Lenders are courting self-employed borrowers again

Mortgage credit availability increased for the third consecutive month in September, but is still 30% below the pre-pandemic level, according to a report released Tuesday by the Mortgage Bankers Association (MBA). Much of the growth in credit availability has come from loans that cater to self-employed borrowers, who were left in the cold by most lenders during the pandemic.

The MBA Mortgage Credit Availability Index overall rose by 1.5% to 125.6 in September, the highest level since May. The index benchmarks to 100 in March 2012; a higher number portends more mortgage credit availability.

According to Joel Kan, MBA’s associate vice president of economic and industry forecasting, despite elevated rates of home-price appreciation, lenders are offering a wider range of loans to accommodate qualified buyers.

“But, even with increases in seven out of nine months thus far in 2021, total credit availability is still around 30% less than it was in February 2020,” he added.

The Conventional MCAI increased 4.5%, while the Government MCAI declined 0.7%. Of the component indices of the conventional index, the jumbo MCAI increased by 5.8%, the highest level since March 2020, and the conforming MCAI rose by 2.6%.

“Jumbo credit availability increased with more loan programs for non-QM jumbos and loans catering to self-employed borrowers or those with non-traditional sources of income,” said Kan.

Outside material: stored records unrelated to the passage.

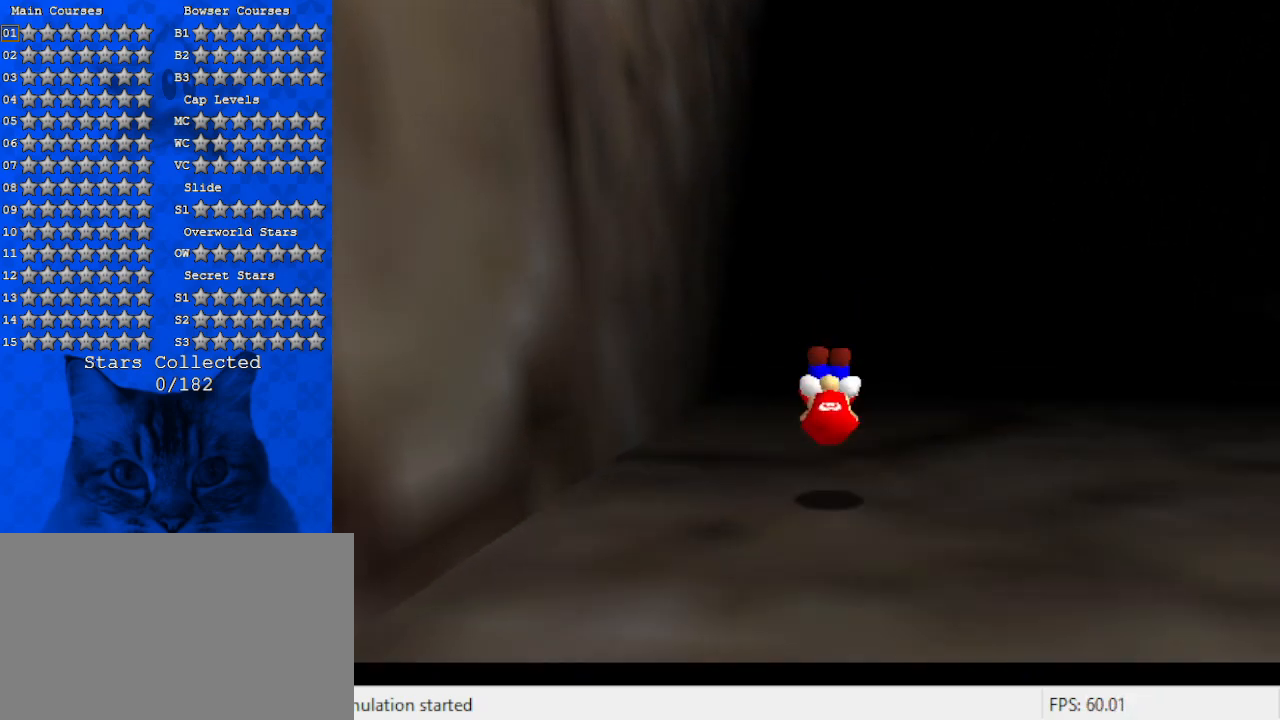
{"keys": ["ctrl", "up"], "events": [[433, "ctrl", "down"]]}
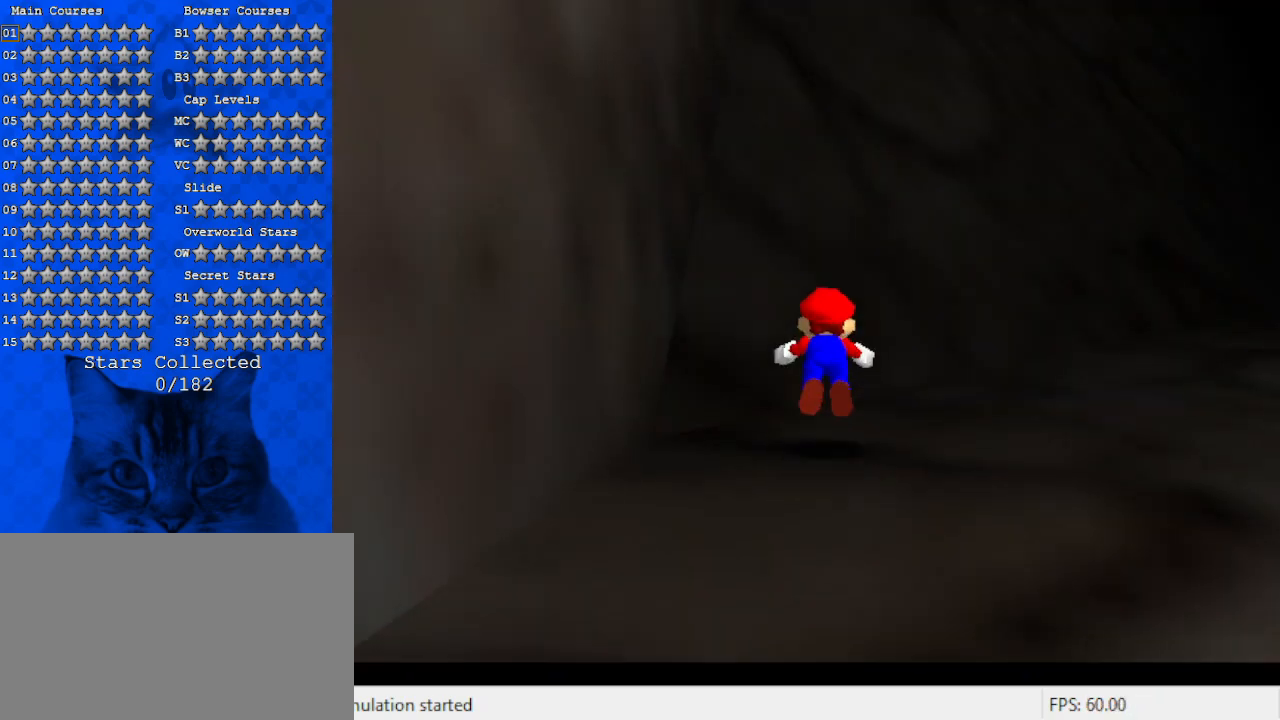
{"keys": ["right", "up"], "events": [[67, "ctrl", "up"], [367, "ctrl", "down"], [367, "shift", "down"], [467, "right", "down"], [500, "ctrl", "up"], [500, "shift", "up"]]}
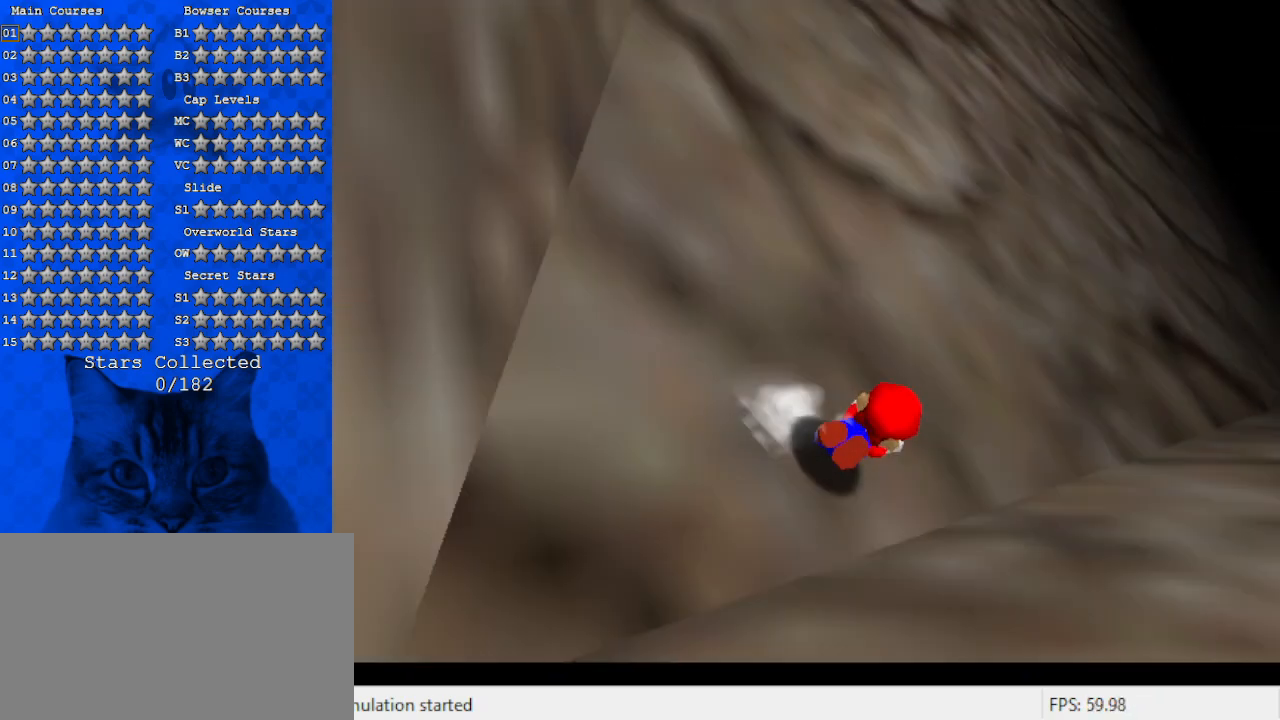
{"keys": ["right", "up"], "events": [[33, "right", "up"], [100, "right", "down"], [267, "shift", "down"], [433, "shift", "up"]]}
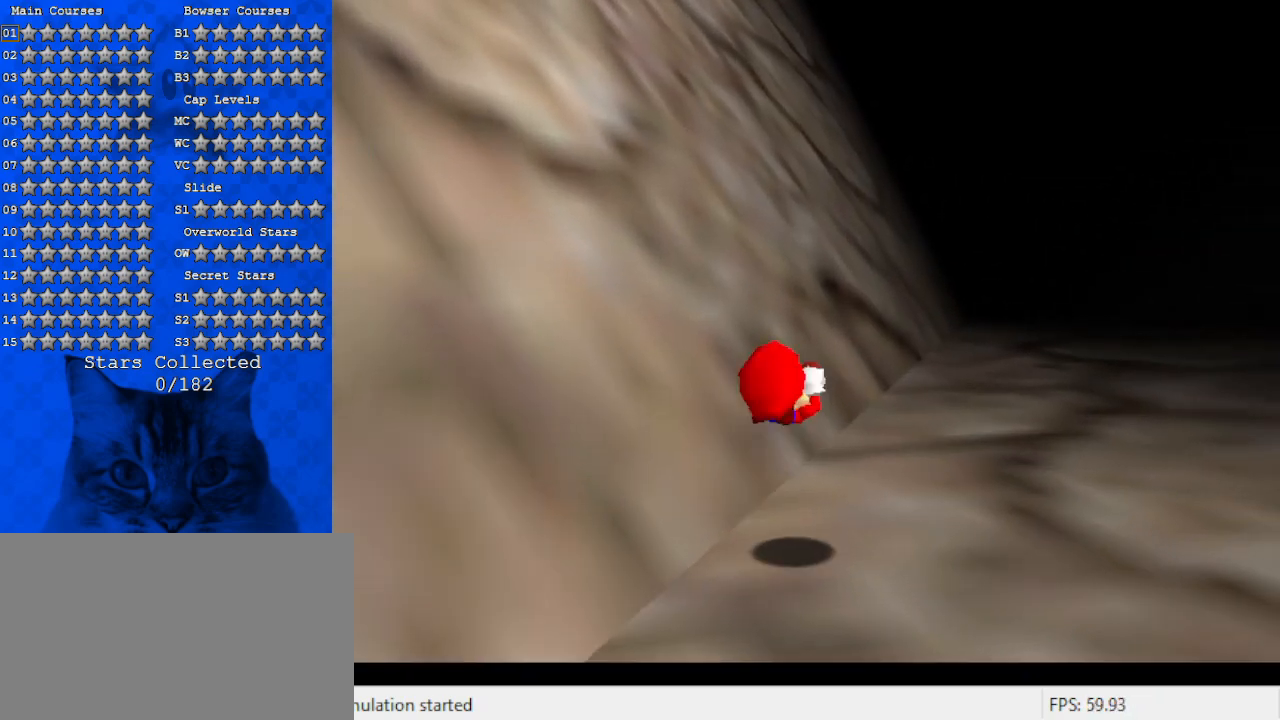
{"keys": ["up"], "events": [[333, "ctrl", "down"], [400, "right", "up"], [467, "ctrl", "up"]]}
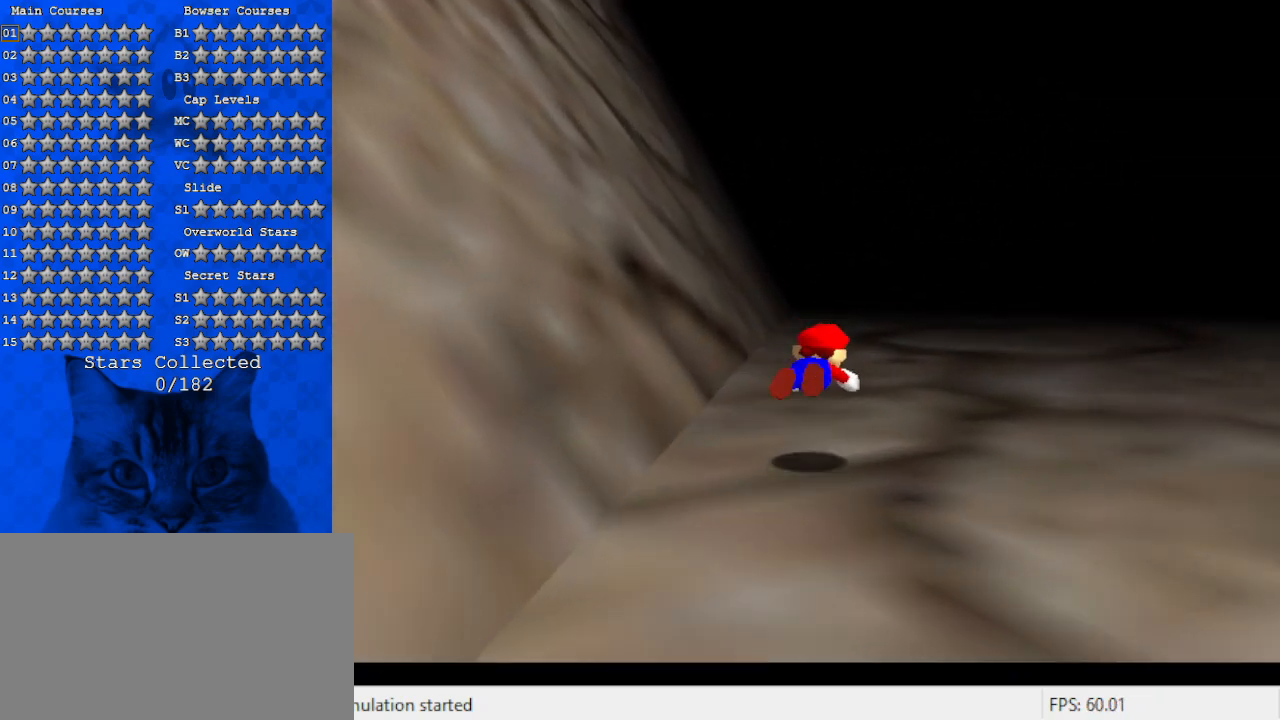
{"keys": ["d", "up"], "events": [[200, "ctrl", "down"], [200, "shift", "down"], [367, "ctrl", "up"], [367, "shift", "up"], [500, "d", "down"]]}
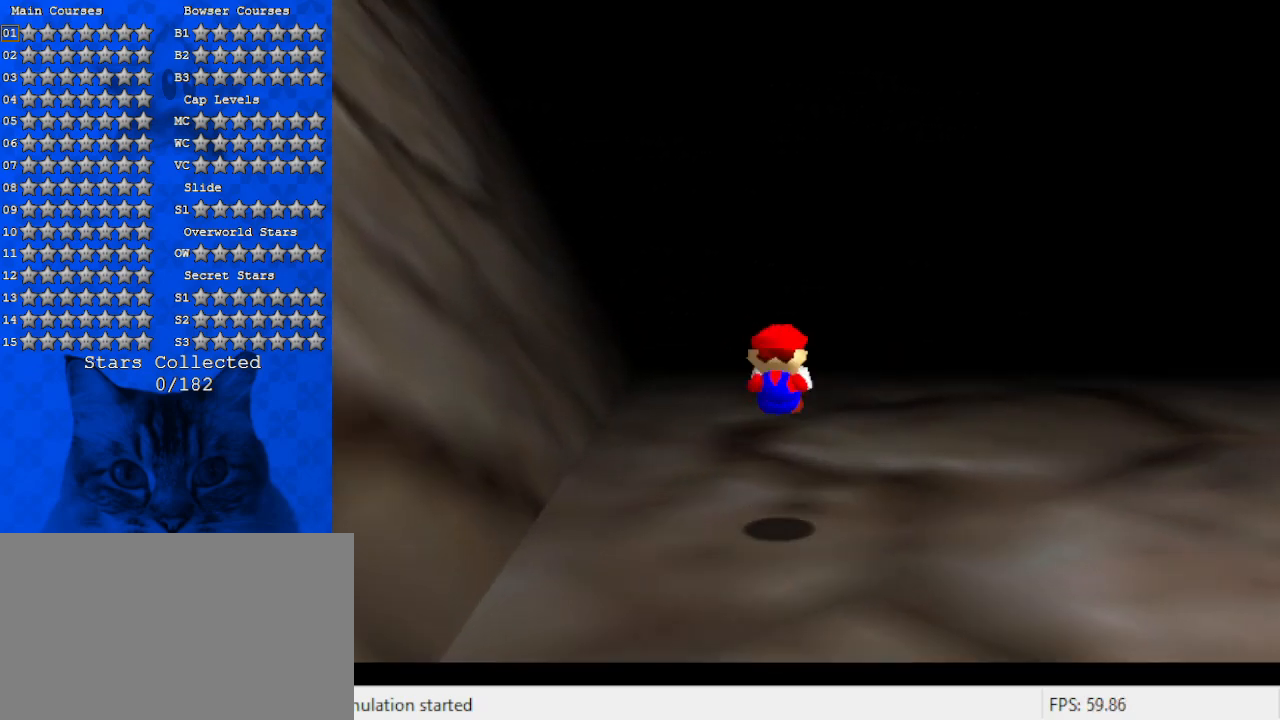
{"keys": ["up"], "events": [[100, "d", "up"], [133, "d", "down"], [267, "d", "up"], [367, "ctrl", "down"], [467, "ctrl", "up"]]}
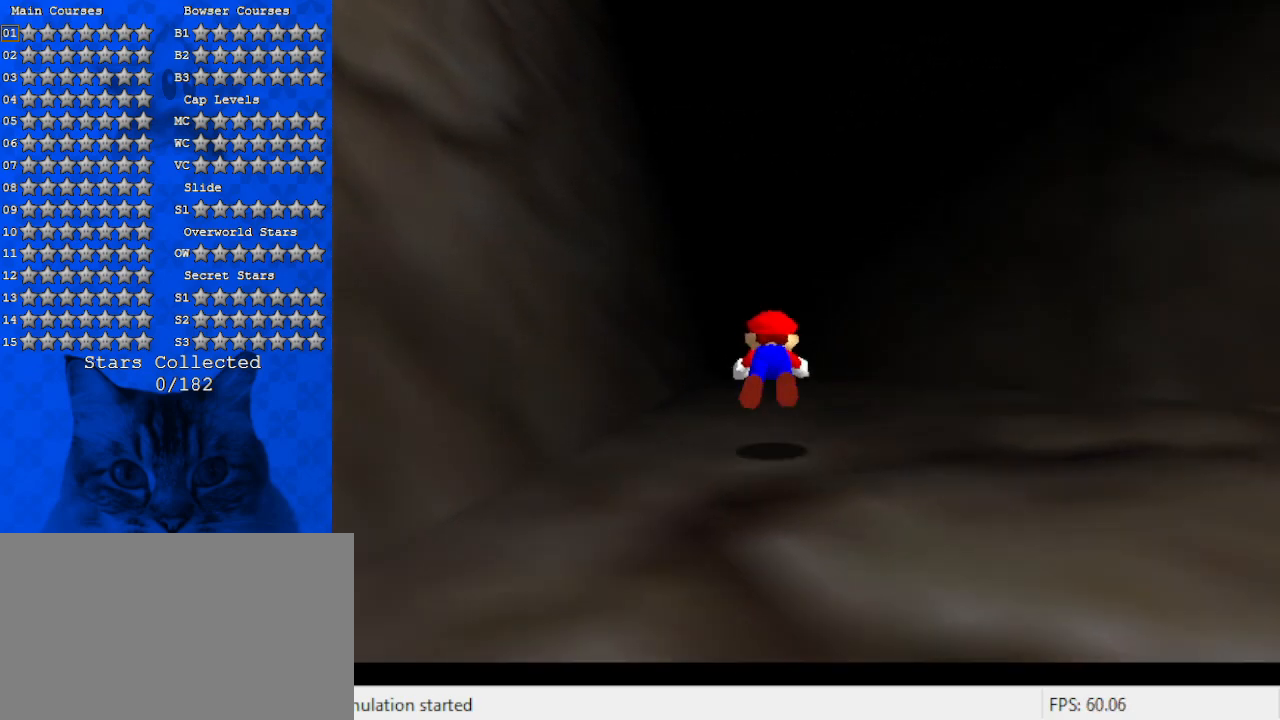
{"keys": ["right", "up"], "events": [[33, "d", "down"], [33, "right", "down"], [200, "d", "up"], [233, "shift", "down"], [367, "shift", "up"]]}
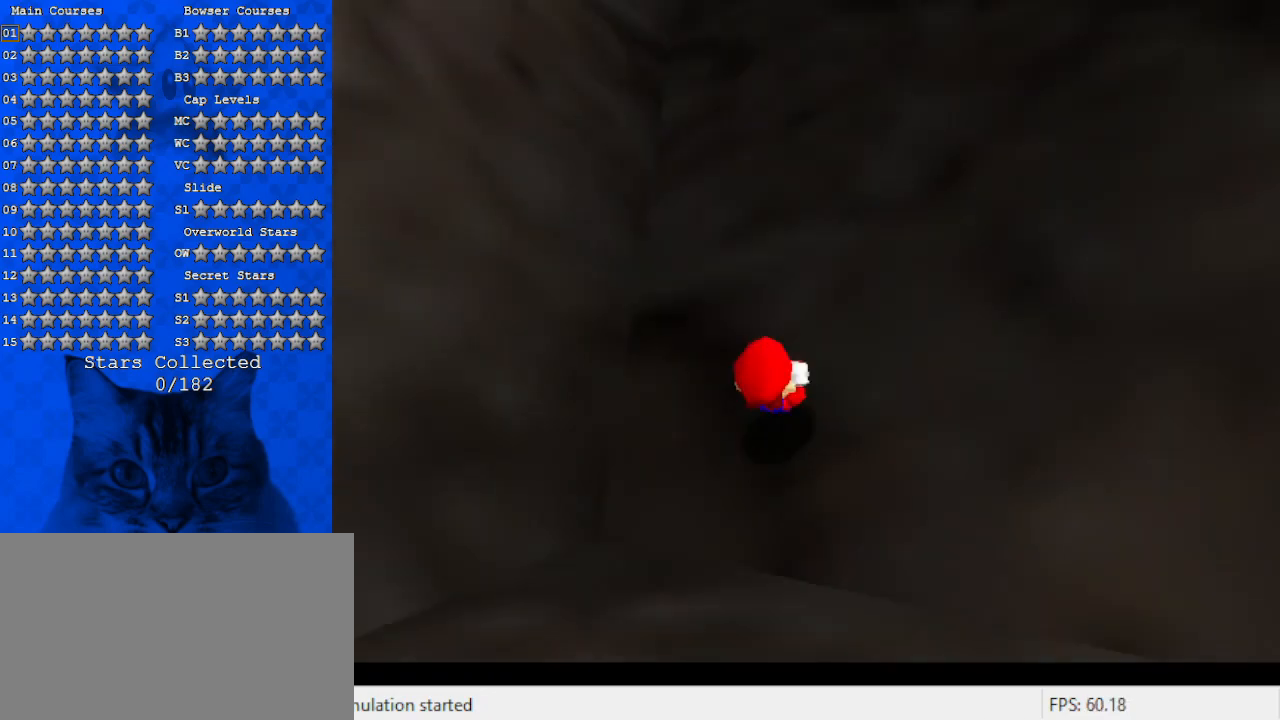
{"keys": ["right", "up"], "events": [[333, "right", "up"], [500, "right", "down"]]}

Kan added that the conforming index indicated a greater supply of loans for cash-out refinances, investor properties, and adjustable-rate mortgages (ARMs).

“Even as mortgage rates continue to rise, cash-out refinances remain an option for borrowers who have sufficient home equity and need additional cash.” 

According to the Freddie Mac’s latest PMMS survey, the average 30-year-fixed mortgage rate slipped back down to 2.99% for the week ending Oct. 7. The week before, rates had made it above the 3% mark for the first time since June.